La référence des professionnels
des communications et du design

Le Journal de Montréal en lock-out

Les membres du Syndicat des employés du Journal de Montréal sont en lock-out depuis samedi matin, alors que les syndiqués de The Gazette font aussi face à la possibilité d'un arrêt de travail.   
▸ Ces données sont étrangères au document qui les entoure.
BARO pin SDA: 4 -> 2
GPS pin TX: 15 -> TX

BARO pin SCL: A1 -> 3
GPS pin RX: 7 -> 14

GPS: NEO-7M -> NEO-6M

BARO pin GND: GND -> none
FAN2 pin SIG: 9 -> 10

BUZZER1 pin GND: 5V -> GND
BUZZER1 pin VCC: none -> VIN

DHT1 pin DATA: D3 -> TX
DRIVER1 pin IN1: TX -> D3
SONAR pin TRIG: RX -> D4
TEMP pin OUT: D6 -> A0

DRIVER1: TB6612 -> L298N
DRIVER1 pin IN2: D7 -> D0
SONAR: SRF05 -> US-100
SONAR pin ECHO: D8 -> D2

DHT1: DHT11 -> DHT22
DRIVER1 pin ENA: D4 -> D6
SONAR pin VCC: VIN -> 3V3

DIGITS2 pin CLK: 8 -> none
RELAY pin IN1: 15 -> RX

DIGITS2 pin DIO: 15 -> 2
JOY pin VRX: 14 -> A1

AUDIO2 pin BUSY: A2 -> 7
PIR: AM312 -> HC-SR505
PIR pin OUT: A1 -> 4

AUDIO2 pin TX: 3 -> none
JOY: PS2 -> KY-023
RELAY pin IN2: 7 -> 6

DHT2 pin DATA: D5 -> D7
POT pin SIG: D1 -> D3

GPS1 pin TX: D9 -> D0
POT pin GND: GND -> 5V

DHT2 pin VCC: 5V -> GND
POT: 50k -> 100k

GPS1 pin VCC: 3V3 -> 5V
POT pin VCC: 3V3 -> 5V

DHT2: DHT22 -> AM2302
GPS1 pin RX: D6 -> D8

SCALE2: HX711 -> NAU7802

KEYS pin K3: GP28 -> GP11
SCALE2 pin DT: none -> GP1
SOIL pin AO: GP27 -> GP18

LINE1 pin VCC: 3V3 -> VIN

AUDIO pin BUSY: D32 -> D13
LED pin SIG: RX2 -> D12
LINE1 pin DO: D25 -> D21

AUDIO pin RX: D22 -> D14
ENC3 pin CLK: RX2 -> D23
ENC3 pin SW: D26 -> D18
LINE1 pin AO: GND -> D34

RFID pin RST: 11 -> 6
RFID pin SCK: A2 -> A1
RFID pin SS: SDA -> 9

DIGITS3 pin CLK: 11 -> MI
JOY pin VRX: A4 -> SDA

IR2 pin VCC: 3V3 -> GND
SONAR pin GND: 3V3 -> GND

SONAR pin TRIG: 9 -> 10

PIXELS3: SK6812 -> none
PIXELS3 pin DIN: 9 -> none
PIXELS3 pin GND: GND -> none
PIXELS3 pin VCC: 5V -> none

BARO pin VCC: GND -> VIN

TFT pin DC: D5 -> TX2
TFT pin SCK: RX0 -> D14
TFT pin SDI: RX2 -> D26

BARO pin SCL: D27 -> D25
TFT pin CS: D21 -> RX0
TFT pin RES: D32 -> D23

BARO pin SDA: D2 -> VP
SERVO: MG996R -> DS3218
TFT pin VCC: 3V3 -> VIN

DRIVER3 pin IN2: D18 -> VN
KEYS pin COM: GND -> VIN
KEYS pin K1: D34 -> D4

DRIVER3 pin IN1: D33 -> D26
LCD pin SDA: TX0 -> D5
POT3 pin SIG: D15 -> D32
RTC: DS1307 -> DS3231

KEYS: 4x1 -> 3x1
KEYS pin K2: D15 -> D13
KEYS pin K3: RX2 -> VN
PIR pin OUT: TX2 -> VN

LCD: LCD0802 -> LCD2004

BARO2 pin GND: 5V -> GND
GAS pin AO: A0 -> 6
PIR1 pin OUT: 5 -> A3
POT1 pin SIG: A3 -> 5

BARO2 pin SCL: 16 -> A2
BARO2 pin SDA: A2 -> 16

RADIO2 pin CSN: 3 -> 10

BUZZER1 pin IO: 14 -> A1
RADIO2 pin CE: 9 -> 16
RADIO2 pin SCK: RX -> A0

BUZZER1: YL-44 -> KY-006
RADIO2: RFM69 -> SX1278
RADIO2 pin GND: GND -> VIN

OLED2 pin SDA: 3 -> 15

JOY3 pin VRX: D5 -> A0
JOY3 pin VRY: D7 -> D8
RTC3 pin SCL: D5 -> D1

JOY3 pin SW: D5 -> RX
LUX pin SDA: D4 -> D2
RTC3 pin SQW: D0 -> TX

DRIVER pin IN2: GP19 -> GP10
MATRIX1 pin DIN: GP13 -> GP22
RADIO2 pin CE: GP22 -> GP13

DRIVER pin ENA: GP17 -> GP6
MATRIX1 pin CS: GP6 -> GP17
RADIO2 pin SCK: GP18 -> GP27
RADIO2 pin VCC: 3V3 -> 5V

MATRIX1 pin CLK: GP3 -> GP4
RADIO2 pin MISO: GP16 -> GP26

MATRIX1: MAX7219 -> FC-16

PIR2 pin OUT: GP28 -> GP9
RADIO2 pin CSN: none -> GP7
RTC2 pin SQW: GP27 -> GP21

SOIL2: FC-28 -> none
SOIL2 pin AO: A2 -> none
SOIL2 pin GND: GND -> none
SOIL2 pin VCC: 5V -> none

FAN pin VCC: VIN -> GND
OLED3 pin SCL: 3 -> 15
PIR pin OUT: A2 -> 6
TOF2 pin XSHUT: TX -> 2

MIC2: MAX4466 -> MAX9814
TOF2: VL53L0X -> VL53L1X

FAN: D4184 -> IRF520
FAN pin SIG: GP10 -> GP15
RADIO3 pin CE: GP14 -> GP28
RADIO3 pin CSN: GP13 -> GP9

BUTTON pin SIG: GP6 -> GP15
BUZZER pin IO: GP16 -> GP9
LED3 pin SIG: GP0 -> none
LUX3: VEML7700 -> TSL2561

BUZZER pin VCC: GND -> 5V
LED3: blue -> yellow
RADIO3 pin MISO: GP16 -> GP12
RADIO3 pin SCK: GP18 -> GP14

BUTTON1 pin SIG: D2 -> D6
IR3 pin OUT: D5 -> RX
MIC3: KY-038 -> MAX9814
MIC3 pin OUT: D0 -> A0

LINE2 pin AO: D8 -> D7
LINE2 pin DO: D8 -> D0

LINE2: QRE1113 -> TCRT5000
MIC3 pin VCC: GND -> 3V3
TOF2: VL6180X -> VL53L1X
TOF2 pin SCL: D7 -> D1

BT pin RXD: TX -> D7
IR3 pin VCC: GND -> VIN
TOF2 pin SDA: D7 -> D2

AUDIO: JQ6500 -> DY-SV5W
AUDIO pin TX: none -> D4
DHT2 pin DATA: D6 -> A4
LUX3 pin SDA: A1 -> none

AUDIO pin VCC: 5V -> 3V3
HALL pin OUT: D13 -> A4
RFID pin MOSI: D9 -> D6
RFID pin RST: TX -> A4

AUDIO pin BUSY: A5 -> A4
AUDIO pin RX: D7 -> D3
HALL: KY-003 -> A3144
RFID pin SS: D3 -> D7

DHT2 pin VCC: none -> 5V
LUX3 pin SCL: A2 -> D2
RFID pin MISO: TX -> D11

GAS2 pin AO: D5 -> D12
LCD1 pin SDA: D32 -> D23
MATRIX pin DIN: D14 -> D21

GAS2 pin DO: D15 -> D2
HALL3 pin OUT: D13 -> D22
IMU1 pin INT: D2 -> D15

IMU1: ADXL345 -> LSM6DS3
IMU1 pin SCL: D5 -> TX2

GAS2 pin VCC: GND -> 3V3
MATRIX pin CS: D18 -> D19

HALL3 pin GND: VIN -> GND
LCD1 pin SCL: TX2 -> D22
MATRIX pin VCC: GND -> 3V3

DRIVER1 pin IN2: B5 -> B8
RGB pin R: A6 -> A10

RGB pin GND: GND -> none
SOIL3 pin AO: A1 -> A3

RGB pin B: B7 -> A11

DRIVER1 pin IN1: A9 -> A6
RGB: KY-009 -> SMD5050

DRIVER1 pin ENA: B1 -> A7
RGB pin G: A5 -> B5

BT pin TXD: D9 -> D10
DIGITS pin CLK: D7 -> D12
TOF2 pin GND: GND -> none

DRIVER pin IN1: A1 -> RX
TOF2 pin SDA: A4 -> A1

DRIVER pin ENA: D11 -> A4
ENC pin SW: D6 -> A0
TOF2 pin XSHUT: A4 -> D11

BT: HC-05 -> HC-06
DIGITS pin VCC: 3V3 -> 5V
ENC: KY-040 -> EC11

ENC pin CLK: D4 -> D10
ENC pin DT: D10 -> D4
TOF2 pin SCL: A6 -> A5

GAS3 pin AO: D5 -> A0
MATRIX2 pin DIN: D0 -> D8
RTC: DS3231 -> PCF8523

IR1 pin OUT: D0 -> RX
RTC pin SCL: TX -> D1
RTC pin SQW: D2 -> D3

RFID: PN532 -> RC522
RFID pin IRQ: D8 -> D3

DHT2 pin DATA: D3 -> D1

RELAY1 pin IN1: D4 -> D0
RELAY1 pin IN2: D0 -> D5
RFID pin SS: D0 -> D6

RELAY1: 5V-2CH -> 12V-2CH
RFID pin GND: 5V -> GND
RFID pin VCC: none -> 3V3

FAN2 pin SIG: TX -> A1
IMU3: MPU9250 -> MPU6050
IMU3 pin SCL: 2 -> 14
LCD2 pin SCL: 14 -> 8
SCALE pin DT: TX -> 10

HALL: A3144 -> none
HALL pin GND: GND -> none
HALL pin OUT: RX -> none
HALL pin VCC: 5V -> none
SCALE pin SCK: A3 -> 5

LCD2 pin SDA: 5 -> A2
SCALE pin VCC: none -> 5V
Le Syndicat des travailleurs de l'information du Journal de Montréal avait signifié vendredi par communiqué que les négociations étaient rompues, et la direction de Quebecor a décrété un lock-out samedi matin. Jeudi matin, dans une ultime tentative, les négociations avaient repris, mais sans succès. 

En pages 2 et 3 de l'édition du samedi, un article signé par Lyne Robitaille, éditrice du Journal de Montréal et intitulé "Des changements nécessaires pour assurer notre avenir", faisait le point sur le conflit de travail, et expliquait le point de vue de la direction. "Dans le nouveau monde des médias, la convention collective du Journal de Montréal fait davantage office de miroir du passé que de reflet de l'avenir", écrit-elle notamment.

Le syndicat et l'employeur menaient une période de négociations intensives depuis le début de janvier. (voir l'article)

D'autre part, The Gazette, propriété de Canwest, fait aussi face à un lock-out. Les journalistes et employés du service à la clientèle du quotidien anglophone, réunis hier en assemblée générale, ont rejeté massivement les dernières offres patronales, à 80,5% pour les journalistes, et à 73,3% pour le service à la clìentèle. Une entente est cependant intervenue avec les employés de la publicité du journal, qui ont accepté à 65% l'offre de l'employeur. Selon la Presse Canadienne, ceux qui ont refusé les dernières offres patronales n'ont cependant pas accordé de mandat de grève à leur syndicat, et ont réitéré leur intention de continuer à négocier. Les quelque 200 syndiqués étaient sans contrat de travail depuis cet été, et les négociations avaient commencé en juillet.